Basketball arena in Vilnius, Lithuania

The Active Vilnius Arena is a 2,741-seat basketball arena in Vilnius, Lithuania, built next to Arena Vilnius that is used mostly as a home venue of Rytas Vilnius of the Lithuanian Basketball League and Kibirkštis Vilnius of the Lithuanian Women's Basketball League.

==History==
In 2014, its capacity was expanded from 1,700 seats to 2,500 seats with the aim to host EuroCup games.

In 2021, the arena was bought from BC Rytas by the Vilnius City Municipality for €3.56 million.

After Avia Solutions Group Arena went into reconstruction in 2022, the arena became Rytas’ full-time home ground. Before the 2022-23 season, Rytas only played their home games in the Jeep Arena for Lithuanian Basketball League fixtures and used the bigger arena for Basketball Champions League home games.

==Tenants==
More important or highly anticipated matches in the LKL, as well as all home fixtures in European competitions (such as the EuroLeague or EuroCup), are played in the Arena Vilnius. Women basketball team Kibirkštis Vilnius also plays in the arena. Past tenants include now dissolved Lithuanian and European women's basketball powerhouse TEO and Lietuvos Rytas daughter club Perlas Vilnius.

◆ Stored records:
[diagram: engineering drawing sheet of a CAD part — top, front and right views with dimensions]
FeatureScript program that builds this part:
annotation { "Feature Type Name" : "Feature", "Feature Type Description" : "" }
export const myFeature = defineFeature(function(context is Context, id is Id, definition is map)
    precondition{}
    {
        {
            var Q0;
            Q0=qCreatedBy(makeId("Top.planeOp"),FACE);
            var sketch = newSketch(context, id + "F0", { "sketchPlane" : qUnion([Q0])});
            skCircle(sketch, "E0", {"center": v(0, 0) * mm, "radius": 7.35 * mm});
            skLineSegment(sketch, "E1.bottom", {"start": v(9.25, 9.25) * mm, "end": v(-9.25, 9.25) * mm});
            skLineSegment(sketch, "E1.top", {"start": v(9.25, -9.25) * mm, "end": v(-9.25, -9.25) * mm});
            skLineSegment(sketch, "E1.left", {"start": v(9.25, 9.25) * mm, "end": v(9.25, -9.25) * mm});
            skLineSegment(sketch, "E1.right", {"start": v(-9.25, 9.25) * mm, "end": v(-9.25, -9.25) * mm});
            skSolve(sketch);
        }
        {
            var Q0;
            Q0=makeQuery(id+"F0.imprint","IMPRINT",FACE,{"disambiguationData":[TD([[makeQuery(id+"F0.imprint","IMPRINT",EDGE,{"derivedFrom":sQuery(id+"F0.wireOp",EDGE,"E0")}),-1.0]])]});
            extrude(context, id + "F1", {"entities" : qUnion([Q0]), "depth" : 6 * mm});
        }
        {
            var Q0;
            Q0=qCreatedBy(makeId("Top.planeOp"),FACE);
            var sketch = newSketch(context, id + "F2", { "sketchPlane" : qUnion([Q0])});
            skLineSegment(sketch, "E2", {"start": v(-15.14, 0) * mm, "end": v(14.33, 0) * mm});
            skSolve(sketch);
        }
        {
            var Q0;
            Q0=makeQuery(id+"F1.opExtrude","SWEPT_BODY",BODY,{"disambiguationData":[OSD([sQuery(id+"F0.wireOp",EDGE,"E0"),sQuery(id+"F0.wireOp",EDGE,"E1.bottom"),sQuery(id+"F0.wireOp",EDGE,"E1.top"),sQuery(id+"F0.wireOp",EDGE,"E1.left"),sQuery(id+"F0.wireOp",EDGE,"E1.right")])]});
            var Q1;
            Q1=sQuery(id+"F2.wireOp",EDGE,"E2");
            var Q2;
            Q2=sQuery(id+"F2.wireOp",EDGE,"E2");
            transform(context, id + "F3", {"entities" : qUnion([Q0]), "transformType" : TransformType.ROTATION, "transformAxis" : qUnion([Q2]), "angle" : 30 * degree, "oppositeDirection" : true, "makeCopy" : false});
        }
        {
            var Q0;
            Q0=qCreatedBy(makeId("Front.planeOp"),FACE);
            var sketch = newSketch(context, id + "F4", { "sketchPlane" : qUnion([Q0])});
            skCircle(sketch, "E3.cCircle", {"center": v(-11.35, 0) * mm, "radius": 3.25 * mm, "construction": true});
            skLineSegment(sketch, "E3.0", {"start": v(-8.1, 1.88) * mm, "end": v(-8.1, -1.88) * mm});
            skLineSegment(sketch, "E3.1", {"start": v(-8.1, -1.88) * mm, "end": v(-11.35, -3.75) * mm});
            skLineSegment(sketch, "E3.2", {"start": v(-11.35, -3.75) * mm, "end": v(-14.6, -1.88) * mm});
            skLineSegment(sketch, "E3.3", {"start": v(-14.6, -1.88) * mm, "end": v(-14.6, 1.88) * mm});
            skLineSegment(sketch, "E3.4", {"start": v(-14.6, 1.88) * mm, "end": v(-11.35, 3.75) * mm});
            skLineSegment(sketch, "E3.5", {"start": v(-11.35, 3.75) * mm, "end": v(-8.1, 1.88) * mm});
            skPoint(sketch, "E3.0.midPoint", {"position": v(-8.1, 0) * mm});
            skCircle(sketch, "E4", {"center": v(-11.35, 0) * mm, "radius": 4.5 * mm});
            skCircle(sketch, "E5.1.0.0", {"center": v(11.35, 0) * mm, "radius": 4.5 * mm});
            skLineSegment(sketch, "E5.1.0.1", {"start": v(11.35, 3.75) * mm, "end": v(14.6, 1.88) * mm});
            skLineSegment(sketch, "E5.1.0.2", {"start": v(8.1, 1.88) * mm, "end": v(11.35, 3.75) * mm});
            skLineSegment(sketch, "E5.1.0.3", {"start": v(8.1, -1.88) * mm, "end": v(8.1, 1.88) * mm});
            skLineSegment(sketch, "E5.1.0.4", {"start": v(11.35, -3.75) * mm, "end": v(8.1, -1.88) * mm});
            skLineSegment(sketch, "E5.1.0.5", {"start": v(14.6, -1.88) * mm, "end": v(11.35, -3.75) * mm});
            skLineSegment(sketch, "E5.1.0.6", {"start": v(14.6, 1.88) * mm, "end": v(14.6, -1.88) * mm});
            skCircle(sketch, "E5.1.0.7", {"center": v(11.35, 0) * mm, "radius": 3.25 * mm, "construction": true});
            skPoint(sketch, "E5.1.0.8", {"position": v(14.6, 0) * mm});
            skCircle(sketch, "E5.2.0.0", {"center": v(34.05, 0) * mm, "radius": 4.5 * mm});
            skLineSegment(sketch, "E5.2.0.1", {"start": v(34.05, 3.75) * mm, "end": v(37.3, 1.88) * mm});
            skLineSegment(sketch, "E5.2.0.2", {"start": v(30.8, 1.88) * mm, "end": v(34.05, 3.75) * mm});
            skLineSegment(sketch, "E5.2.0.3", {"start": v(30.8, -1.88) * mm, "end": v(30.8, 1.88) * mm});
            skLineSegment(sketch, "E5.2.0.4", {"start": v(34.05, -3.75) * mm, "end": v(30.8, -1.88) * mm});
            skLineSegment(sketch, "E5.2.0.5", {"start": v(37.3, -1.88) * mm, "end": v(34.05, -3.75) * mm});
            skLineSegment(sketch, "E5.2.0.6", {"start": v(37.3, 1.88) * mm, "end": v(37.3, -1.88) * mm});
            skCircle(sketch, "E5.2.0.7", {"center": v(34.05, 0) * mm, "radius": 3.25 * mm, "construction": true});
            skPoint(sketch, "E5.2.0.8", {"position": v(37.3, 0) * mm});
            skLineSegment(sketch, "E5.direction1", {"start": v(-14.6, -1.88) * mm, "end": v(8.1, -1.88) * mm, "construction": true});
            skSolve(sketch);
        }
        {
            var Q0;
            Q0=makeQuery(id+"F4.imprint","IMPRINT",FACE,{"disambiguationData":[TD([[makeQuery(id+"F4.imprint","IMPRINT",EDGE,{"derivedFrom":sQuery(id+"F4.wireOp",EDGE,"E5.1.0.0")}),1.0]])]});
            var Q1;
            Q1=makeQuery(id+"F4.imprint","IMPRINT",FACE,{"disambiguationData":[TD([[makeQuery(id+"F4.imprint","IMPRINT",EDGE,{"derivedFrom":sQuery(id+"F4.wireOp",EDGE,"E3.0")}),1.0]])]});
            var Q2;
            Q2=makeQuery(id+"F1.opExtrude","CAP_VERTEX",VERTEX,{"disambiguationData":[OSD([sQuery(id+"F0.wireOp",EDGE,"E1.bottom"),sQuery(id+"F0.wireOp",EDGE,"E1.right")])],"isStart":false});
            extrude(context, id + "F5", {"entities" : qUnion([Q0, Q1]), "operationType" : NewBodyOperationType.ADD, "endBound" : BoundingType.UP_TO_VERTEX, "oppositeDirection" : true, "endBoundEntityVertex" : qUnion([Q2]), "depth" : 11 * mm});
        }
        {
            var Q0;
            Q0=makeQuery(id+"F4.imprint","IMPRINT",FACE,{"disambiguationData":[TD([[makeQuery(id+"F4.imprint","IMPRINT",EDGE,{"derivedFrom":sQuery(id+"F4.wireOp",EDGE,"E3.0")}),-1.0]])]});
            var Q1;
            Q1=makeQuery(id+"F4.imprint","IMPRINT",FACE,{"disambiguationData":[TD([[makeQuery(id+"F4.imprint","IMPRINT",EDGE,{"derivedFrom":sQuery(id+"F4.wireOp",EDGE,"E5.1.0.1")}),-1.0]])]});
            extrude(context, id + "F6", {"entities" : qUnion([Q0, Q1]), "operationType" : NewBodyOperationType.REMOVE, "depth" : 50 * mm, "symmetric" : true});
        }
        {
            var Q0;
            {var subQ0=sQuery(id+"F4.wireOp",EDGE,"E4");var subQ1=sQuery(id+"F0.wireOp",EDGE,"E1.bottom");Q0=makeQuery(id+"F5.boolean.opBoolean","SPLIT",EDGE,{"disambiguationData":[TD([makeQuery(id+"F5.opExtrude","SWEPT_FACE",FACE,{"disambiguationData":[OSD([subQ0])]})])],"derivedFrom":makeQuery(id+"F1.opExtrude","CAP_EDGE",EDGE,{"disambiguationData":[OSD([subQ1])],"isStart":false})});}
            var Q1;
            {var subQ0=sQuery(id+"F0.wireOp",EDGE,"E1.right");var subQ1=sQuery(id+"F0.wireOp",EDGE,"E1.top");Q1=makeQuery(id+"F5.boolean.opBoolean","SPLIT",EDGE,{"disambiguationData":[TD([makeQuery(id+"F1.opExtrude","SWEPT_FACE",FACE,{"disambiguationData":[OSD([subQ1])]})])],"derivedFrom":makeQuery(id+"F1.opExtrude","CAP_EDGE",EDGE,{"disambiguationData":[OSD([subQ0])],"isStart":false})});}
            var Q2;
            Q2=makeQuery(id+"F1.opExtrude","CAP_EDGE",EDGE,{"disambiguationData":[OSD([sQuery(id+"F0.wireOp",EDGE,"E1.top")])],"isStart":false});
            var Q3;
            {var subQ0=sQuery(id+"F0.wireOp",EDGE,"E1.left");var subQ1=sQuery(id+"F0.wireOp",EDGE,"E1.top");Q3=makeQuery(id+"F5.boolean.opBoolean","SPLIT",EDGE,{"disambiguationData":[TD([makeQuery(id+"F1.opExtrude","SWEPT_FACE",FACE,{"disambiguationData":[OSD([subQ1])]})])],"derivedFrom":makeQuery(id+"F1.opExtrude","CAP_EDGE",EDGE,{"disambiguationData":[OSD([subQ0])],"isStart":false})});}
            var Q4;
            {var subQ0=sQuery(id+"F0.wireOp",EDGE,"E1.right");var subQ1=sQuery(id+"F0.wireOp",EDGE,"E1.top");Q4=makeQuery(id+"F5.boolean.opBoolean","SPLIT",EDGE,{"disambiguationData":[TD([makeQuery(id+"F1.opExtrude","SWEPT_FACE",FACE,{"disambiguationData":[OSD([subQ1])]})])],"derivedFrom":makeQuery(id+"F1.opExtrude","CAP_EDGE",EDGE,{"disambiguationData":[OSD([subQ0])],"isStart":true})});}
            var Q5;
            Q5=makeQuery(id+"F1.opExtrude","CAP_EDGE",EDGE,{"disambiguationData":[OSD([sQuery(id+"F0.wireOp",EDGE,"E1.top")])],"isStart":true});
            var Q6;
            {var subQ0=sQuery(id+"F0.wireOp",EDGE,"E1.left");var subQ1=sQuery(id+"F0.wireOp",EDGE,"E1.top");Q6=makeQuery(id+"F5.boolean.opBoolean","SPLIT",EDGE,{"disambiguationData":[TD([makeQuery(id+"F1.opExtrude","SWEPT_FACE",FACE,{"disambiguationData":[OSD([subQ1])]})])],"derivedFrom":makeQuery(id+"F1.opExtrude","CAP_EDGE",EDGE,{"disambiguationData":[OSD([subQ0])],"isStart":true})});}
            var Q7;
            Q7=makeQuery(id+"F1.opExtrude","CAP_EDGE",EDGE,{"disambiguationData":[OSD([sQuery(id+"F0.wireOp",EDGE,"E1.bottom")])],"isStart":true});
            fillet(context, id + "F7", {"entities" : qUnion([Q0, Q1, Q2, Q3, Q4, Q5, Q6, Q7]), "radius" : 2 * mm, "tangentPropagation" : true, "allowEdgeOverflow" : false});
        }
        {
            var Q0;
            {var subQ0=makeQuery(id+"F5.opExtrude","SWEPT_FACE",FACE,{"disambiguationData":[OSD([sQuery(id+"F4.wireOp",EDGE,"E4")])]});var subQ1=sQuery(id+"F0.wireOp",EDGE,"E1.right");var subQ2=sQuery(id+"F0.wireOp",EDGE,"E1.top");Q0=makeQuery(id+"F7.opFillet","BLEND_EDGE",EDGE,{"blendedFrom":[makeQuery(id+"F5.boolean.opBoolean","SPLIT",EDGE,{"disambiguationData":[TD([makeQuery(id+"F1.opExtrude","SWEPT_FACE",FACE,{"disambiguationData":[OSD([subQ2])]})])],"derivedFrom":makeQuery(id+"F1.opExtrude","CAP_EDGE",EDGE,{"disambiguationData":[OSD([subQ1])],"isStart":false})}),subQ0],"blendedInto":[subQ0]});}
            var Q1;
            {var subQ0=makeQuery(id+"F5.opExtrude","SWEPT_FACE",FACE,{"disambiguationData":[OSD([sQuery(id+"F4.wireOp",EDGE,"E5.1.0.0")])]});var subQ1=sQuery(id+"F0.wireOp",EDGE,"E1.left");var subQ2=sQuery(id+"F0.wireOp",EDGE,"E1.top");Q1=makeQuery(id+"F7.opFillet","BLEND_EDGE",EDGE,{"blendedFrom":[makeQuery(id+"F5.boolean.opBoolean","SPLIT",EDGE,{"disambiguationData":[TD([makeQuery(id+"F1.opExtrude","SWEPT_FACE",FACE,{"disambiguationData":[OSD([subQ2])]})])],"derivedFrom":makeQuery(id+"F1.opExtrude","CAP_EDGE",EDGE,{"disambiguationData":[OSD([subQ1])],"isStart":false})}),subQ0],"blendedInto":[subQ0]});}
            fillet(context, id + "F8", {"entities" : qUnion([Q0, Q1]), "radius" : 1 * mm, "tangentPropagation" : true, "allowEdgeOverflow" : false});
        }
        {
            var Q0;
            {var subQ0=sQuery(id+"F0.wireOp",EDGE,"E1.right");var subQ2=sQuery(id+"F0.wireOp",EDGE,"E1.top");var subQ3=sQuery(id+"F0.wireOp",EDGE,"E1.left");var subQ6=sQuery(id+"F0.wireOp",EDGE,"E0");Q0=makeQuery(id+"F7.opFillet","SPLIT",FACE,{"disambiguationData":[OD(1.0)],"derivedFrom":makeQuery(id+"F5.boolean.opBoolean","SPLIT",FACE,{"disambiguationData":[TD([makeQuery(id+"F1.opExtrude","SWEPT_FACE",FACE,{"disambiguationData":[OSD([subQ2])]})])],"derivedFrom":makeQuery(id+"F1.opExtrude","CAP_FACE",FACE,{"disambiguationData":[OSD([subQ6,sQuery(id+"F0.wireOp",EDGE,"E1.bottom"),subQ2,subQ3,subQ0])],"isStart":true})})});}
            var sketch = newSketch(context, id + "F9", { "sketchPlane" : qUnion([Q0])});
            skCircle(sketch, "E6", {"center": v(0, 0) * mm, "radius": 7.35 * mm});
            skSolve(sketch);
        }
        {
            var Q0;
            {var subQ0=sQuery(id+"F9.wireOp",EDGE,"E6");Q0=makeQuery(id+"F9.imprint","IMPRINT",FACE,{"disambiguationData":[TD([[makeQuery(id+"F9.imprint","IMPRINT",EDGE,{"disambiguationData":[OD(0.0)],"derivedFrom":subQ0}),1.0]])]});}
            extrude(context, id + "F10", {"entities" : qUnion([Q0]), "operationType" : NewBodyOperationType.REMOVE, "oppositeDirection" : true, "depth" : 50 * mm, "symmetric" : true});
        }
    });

◆ TASK PROMPT:
Proceed with the article on the Vilnius basketball arena, writing on from its last sentence. The rows above have no connection to the article about the Vilnius basketball arena.

◆ OUTPUT:
==Naming rights==
Until 2018–19 LKL season it was known as the Lietuvos rytas Arena, when naming rights were sold to the Lietuvos rytas media group, title sponsor of arena's owners. After club was overtaken by new owners, the sponsorship was terminated and on 14 August 2018 the official name of the structure was changed to the Rytas basketball Arena. On 12 September 2019, the arena was renamed the Jeep Arena. In 2024, some time after the arena was bought by the Vilnius City municipality, the name was changed once again to the Active Vilnius Arena.